In meinen WG-Jahren, während wir um Regeln des Zusammenlebens rangen, träumte ich davon, auf der St. Petersinsel eine Kommune zu gründen. Hotel, Gutshaus, ein paar Reben und Felder, nur mit dem Schiff erreichbar, ein begrenztes Reich für ein soziales Experiment. Andere schwärmten von den besetzten Häusern an der Hamburger Hafenstrasse, doch mich schreckte ihr Dauerkampf gegen Polizei und Behörden ab. Eher reizte mich die Hippiefreistadt Christiania in Kopenhagen, wo trotz vieler Probleme bis heute rund tausend Menschen in einer staatlich geduldeten autonomen Gemeinde leben.
In der Realität verflog die Euphorie in unserer Gross-WG schon bald. Fröhliche Politaktionen wurden verdrängt durch mühselige Diskussionen: Wer bekommt weshalb das grösste Zimmer? Müssen wir die Beiträge in die Gemeinschaftskasse erhöhen oder beim Essen sparen? Wie bringen wir die Männer dazu, das WC zu putzen, auch wenn es in ihren Augen noch lang nicht zu dreckig ist?
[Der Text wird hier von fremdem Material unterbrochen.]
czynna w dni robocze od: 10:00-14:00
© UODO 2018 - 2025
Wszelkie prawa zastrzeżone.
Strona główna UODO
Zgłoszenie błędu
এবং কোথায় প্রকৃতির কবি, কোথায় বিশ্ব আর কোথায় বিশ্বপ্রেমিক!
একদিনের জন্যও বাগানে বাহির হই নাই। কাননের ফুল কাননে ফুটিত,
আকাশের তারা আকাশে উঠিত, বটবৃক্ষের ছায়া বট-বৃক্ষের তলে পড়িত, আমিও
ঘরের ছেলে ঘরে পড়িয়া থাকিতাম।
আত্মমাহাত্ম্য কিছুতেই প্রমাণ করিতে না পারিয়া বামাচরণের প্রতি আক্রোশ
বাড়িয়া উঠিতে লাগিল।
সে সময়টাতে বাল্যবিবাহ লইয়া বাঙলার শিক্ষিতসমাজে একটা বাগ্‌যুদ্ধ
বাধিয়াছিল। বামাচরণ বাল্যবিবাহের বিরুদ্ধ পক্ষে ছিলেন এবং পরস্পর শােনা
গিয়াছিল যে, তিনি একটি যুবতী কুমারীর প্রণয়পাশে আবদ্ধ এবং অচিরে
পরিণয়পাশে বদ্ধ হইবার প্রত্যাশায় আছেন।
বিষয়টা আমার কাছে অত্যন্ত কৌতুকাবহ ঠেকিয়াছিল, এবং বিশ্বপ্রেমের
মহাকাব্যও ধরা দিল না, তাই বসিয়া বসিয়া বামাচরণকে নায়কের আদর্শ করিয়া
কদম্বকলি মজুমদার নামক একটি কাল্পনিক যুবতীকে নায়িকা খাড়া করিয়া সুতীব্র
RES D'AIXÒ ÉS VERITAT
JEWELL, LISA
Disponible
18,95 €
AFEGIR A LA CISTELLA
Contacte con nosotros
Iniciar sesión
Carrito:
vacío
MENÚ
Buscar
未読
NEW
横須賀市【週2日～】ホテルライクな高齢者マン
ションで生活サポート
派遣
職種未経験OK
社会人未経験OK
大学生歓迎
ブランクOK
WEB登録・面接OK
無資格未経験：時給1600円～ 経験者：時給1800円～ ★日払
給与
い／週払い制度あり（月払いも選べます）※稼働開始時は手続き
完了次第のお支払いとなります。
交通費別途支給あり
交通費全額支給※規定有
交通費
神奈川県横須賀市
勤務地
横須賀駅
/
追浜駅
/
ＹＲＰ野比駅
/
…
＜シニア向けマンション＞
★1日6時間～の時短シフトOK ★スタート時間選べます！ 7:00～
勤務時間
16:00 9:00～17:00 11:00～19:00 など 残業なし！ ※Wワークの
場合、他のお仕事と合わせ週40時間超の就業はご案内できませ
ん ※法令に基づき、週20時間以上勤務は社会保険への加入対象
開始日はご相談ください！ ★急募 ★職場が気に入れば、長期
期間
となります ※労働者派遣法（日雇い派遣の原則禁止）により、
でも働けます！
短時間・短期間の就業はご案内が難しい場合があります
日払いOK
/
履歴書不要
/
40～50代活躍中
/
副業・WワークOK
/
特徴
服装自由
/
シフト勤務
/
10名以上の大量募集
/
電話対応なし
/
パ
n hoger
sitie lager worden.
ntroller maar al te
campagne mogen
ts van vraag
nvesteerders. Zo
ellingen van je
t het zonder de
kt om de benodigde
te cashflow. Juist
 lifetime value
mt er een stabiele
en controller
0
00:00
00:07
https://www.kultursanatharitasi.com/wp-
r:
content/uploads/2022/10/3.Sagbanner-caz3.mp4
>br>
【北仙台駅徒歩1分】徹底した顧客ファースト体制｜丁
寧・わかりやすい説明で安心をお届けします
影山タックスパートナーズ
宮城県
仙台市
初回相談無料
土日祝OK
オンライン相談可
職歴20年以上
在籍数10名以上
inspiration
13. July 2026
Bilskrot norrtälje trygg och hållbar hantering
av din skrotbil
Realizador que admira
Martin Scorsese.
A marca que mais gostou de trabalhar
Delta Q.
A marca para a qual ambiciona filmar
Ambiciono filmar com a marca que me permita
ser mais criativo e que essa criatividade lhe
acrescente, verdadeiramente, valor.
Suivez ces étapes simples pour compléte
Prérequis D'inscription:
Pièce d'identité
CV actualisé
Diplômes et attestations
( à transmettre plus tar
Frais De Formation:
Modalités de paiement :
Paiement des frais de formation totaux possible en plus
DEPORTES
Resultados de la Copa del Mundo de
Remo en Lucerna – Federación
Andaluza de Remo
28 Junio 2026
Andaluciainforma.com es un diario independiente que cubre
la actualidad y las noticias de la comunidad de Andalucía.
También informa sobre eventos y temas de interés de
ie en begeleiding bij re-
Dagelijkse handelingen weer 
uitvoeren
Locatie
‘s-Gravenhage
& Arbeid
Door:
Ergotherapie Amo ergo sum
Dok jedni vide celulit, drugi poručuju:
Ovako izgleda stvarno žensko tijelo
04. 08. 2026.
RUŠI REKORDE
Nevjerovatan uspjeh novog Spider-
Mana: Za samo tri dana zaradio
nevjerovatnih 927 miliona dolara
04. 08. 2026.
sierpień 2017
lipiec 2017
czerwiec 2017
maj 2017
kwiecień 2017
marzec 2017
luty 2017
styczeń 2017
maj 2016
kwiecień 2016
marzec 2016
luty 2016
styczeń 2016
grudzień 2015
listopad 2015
Offensichtlich waren unsere Probleme weit entfernt von den Entwicklungen in William Goldings «Herr der Fliegen», das mich damals faszinierte. In dem Roman strandet eine Gruppe von Jungs auf einer Insel und scheitert beim Versuch, ihr Zusammenleben zu organisieren, brutal am Recht des Stärkeren. Wir dagegen konnten ausziehen, suchten uns eine neue WG oder wohnten allein.
Eine Gesellschaft zu organisieren, ist Schwerstarbeit. Dass heute Politik so erfolgreich mit der Abrissbirne betrieben wird, lässt mich verzweifeln. Den «Ausländer raus!»-Parteien möchte ich mit Friedrich August III., dem letzten sächsischen König, zurufen: «Macht doch euren Dreck alleene!» Ich gäbe ihnen ein kleines Reich für sie allein, alles made by SVP. Herr Aeschi am Presslufthammer, Frau Martullo putzt Büros, Herr Glarner beim Spargelstechen; danach würden sie vielleicht anders reden.
Ruth Wysseier ist Winzerin am Bielersee. Sie ist stolz darauf, zwei alte Partisanen gekannt zu haben, die beim Aufbau der freien Republik Ossola (10. September bis 19. Oktober 1944) dabei waren. In den 44 Tagen, die sie bestand, wurde das öffentliche Leben reorganisiert; es wurden Parlamente eingerichtet und Dorfräte eingesetzt, Briefmarken herausgegeben und sogar eine eigene Zeitung.